The Indian River Lakes Conservancy, Redwood, was the largest local funding recipient, pulling in $39,250 to help develop a handicapped-accessible trail on Boyd Pond and progress toward accreditation in 2015.

“This is incredible for us,” said Elliott D. Hillback Jr., the conservancy’s president.

Mr. Hillback said the money would help develop the 24-acre pond area, which the group obtained last year in a 54-acre land purchase. He said the group had received three bids from architects and engineers to complete the work, and would make a decision soon on how to proceed.

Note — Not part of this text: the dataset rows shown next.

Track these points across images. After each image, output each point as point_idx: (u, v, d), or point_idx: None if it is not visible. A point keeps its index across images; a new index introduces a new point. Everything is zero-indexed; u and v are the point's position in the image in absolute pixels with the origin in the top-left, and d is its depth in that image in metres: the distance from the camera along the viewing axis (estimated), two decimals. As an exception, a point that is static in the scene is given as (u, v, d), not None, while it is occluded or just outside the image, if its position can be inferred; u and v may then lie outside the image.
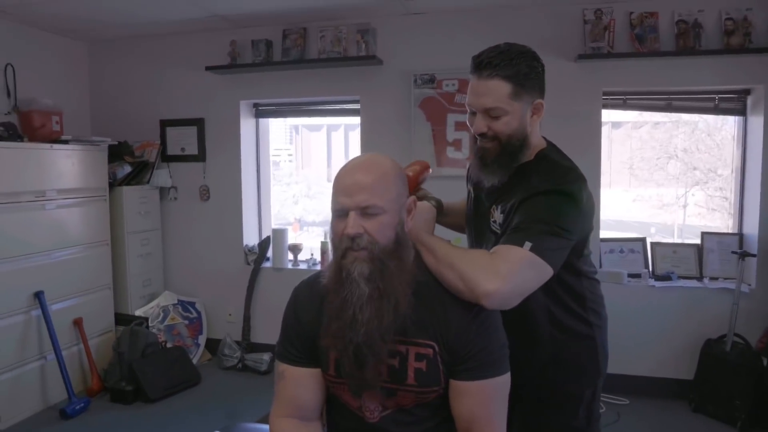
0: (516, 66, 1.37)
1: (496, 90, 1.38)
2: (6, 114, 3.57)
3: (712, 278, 3.37)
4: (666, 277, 3.38)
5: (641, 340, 3.36)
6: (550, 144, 1.56)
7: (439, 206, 1.53)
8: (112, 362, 3.47)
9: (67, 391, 3.21)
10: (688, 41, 3.21)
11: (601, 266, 3.49)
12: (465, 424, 1.22)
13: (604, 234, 3.66)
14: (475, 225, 1.63)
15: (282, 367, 1.31)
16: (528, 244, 1.28)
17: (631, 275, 3.43)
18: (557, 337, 1.53)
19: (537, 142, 1.51)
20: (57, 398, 3.28)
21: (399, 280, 1.15)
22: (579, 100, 3.38)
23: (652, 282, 3.38)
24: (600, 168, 3.43)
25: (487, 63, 1.38)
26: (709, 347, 3.19)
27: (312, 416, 1.31)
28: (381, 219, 1.14)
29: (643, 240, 3.56)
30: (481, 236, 1.59)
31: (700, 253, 3.46)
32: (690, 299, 3.31)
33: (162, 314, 3.86)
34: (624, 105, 3.53)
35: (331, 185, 1.20)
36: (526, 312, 1.53)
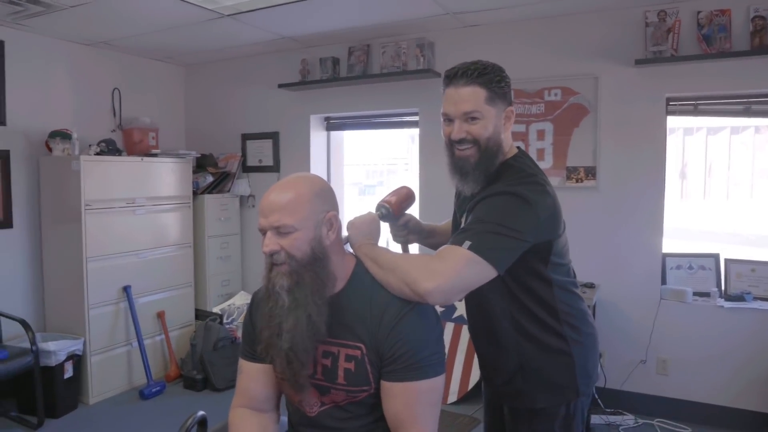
0: (488, 74, 1.45)
1: (474, 95, 1.44)
2: (111, 131, 4.13)
3: (797, 302, 3.01)
4: (739, 298, 3.07)
5: (706, 364, 3.09)
6: (520, 151, 1.57)
7: (387, 215, 1.58)
8: (188, 353, 3.85)
9: (146, 375, 3.63)
10: (765, 39, 2.93)
11: (665, 283, 3.26)
12: (392, 423, 1.28)
13: (674, 248, 3.41)
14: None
15: (241, 362, 1.45)
16: (467, 243, 1.32)
17: (698, 294, 3.16)
18: (524, 345, 1.51)
19: (507, 151, 1.54)
20: (140, 381, 3.71)
21: (312, 290, 1.24)
22: (640, 107, 3.20)
23: (721, 302, 3.09)
24: (664, 177, 3.21)
25: (462, 73, 1.45)
26: (786, 378, 2.87)
27: (265, 407, 1.43)
28: (294, 236, 1.24)
29: (715, 256, 3.27)
30: None
31: (785, 273, 3.11)
32: (766, 323, 2.98)
33: (236, 312, 4.21)
34: (695, 111, 3.27)
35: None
36: (490, 315, 1.55)
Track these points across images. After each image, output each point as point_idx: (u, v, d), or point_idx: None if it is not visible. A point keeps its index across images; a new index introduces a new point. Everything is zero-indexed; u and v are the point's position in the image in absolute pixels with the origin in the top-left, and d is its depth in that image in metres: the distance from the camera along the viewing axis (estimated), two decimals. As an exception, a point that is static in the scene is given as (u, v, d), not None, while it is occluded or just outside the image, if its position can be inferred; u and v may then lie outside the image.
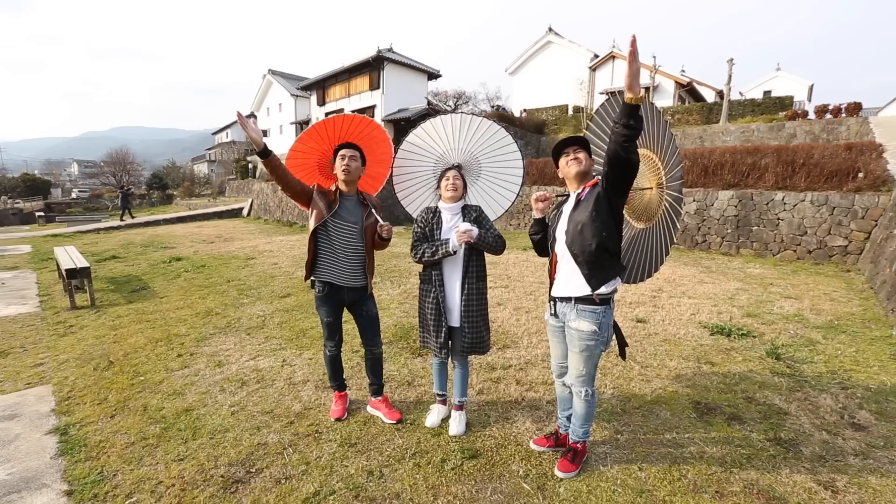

Mark A. Scarlett, a board member who wrote the group’s grant applications, said the plan for the pond would be a trail leading to an overlook area and another trail on the waterfront leading to a launch area. Mr. Hillback said the accreditation funding would help the all-volunteer organization mature in its efforts.

Tug Hill Tomorrow Land Trust, Watertown, received $28,000 to support a stewardship plan for the Joseph A. Blake Jr. Wildlife Sanctuary, Rutland.

“It’s pretty incredible. ... We don’t have a lot of funding for the kind of work we do,” said Linda M. Garrett, the land trust’s executive director. “To have this program is pretty instrumental.”

One goal for the space, she said, is to create a parking lot that would help to make the area more accessible to school and community groups.

“A lot of people don’t even know we exist, so we’re trying to raise our profile around the area,” Mrs. Garrett said.

The group will have a work party from 10 a.m. to noon Saturday at the sanctuary.

Thousand Islands Land Trust, Clayton, received $13,000 to fund surveying and management costs for the Chippewa Bay Conservation Project in the town of Hammond.

“To be quite honest, it allows TILT to basically make the project successful,” said Jake R. Tibbles, the trust’s executive director.

He said the funding available was a sign of the support conservation work had from the federal government.

The Ontario Bays Initiative, Chaumont, received $2,000 to help its accreditation efforts.

As part of the new funding, each of the groups will contribute funds equaling 25 percent of the state money they received.

Overall, the state awarded $1,417,500 in Conservation Partnership Program grants to 57 nonprofit land trusts. The grant money, offered through the state Environmental Protection Fund, will be matched by $1.3 million in private and local funding.

“These grants will go a long way in the conservation of private lands and will result in significant environmental and economic benefits for communities throughout New York,” DEC Commissioner Joe Martens said in an email. “By increasing open space funding by $2.5 million in this year’s budget, Governor Andrew M. Cuomo has placed a priority on preserving and conserving New York’s natural resources. This dedicated source of funding will continue to cover critical environmental and land conservation programs.”

DEC’s statement Thursday said that since 2002, the Conservation Partnership Program has awarded more than $8 million in grants for 509 projects benefiting 83 different land trusts across the state.